The Petroleum Engineer Pipeline is Running Dry
A talent drought:Trained and knowledgeable workers are retiring or moving to other industries. The average oil and gas worker is 44 years old, a recent report from Deloitte found. The industry has mostly rehired the 15,000 workers it laid off during the 2020 crash, according to data from the U.S. Bureau of Statistics. But the workforce numbers have been on a long downward trend since 2015, when oil prices took a plunge after a supply glut. The volatility of the industry — the cycle of laying off and hiring people — is another factor that makes the jobs unappealing, the Deloitte report said.
"Half of oil and gas professionals, I believe, would gladly leave the oil and gas industry tomorrow if they could get a renewable energy job," said Dar-Lon Chang, who worked as an engineer at ExxonMobil for 16 years before resigning in 2019 over concerns about climate change.
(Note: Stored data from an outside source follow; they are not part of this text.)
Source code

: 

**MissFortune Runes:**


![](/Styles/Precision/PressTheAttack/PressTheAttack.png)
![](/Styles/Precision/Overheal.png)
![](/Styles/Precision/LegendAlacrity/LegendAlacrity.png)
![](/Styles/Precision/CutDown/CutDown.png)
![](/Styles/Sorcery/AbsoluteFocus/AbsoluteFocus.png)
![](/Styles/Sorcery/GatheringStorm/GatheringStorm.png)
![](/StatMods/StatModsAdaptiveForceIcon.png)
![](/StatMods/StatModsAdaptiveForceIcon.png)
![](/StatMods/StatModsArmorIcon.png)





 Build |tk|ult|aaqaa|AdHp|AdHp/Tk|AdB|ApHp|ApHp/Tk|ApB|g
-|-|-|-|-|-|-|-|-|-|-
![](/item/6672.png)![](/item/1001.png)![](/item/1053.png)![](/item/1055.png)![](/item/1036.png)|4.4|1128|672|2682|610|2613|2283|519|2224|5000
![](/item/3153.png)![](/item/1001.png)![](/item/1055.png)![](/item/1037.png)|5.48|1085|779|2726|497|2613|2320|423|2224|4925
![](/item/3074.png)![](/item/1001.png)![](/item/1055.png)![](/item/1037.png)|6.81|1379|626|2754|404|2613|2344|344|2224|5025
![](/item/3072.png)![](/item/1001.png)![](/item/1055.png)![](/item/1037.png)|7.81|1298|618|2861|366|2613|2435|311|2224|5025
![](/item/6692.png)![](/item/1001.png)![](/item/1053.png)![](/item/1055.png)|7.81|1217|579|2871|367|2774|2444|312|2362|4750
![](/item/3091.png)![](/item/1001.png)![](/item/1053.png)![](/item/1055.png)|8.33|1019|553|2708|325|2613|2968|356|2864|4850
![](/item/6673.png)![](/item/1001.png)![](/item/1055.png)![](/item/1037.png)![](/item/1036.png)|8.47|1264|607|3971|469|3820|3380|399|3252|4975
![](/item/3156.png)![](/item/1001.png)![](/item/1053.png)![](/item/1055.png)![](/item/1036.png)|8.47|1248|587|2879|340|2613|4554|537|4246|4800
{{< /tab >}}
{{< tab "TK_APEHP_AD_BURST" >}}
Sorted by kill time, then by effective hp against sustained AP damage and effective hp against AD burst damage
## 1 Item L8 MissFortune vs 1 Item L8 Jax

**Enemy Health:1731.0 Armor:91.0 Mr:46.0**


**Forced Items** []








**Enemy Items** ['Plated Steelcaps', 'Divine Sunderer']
A recent global survey by AirSwift found that 82 percent of current oil and gas workers would consider switching to another energy sector in the next three years, up from 79 percent last year and 73 percent in 2020. Fifty-four percent of those thinking about leaving picked the renewable industry as a preferred destination.
"Retention is a massive, massive problem," Dennett said. "They're losing their most expert, skilled, and experienced technicians, engineers, designers, operators, mechanics … I think they will be starved of new talent."